PROMPT>
Repeat, exactly as written, the lines of the records below from the first through the line with "<74,126,154,220> (left, top, right, bottom; pixels)", but none past it.

:: THE DATA

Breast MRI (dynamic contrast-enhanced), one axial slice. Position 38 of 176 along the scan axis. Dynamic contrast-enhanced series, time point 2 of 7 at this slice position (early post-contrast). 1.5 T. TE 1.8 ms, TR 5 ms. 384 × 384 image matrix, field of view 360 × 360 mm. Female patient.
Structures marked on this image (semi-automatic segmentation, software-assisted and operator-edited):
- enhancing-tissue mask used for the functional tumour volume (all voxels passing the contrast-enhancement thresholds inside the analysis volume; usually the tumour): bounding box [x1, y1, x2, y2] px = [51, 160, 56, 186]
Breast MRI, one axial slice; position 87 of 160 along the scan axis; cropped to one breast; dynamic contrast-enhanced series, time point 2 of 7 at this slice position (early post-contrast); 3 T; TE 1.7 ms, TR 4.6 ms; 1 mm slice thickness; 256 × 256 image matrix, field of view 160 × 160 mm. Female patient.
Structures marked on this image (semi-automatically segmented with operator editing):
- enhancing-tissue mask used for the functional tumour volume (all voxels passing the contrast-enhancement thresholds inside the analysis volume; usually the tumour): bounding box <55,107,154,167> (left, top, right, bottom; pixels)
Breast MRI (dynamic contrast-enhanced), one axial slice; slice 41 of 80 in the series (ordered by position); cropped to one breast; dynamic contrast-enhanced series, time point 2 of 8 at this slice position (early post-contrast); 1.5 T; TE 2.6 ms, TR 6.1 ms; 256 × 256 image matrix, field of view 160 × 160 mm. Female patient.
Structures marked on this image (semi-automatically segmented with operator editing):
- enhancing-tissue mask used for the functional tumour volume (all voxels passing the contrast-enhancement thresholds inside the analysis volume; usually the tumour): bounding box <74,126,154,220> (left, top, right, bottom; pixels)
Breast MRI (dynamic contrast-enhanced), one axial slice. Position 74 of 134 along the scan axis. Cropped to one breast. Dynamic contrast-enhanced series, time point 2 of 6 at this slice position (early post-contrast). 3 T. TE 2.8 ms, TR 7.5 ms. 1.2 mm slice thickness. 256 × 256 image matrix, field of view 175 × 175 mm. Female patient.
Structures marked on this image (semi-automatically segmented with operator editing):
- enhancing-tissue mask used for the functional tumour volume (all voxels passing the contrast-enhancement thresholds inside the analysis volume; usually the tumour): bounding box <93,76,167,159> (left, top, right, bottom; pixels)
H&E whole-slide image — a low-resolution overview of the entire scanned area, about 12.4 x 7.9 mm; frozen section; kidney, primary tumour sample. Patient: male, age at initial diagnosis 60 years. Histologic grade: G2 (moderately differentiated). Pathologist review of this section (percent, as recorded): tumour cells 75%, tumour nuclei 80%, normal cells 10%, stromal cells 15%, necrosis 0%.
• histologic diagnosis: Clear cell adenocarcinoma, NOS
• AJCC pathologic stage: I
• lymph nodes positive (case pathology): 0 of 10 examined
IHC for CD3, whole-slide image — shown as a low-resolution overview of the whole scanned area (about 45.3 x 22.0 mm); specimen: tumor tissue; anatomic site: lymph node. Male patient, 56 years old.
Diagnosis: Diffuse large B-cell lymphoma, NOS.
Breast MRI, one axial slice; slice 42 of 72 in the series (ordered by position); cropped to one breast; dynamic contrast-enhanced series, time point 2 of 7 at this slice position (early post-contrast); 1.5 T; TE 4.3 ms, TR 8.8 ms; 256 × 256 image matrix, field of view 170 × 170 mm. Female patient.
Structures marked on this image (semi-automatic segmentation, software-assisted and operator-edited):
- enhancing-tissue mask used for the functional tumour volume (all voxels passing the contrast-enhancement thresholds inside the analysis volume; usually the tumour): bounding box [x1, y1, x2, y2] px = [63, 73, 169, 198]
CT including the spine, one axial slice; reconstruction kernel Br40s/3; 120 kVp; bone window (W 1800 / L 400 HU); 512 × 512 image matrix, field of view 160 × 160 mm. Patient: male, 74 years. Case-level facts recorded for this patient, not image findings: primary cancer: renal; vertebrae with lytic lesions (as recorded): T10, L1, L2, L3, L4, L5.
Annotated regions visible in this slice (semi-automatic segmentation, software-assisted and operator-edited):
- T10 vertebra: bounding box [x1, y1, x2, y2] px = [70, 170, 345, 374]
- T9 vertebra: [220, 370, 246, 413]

::::

YOUR RESPONSE>
Breast MRI (dynamic contrast-enhanced), one axial slice. Position 38 of 176 along the scan axis. Dynamic contrast-enhanced series, time point 2 of 7 at this slice position (early post-contrast). 1.5 T. TE 1.8 ms, TR 5 ms. 384 × 384 image matrix, field of view 360 × 360 mm. Female patient.
Structures marked on this image (semi-automatic segmentation, software-assisted and operator-edited):
- enhancing-tissue mask used for the functional tumour volume (all voxels passing the contrast-enhancement thresholds inside the analysis volume; usually the tumour): bounding box [x1, y1, x2, y2] px = [51, 160, 56, 186]
Breast MRI, one axial slice; position 87 of 160 along the scan axis; cropped to one breast; dynamic contrast-enhanced series, time point 2 of 7 at this slice position (early post-contrast); 3 T; TE 1.7 ms, TR 4.6 ms; 1 mm slice thickness; 256 × 256 image matrix, field of view 160 × 160 mm. Female patient.
Structures marked on this image (semi-automatically segmented with operator editing):
- enhancing-tissue mask used for the functional tumour volume (all voxels passing the contrast-enhancement thresholds inside the analysis volume; usually the tumour): bounding box <55,107,154,167> (left, top, right, bottom; pixels)
Breast MRI (dynamic contrast-enhanced), one axial slice; slice 41 of 80 in the series (ordered by position); cropped to one breast; dynamic contrast-enhanced series, time point 2 of 8 at this slice position (early post-contrast); 1.5 T; TE 2.6 ms, TR 6.1 ms; 256 × 256 image matrix, field of view 160 × 160 mm. Female patient.
Structures marked on this image (semi-automatically segmented with operator editing):
- enhancing-tissue mask used for the functional tumour volume (all voxels passing the contrast-enhancement thresholds inside the analysis volume; usually the tumour): bounding box <74,126,154,220> (left, top, right, bottom; pixels)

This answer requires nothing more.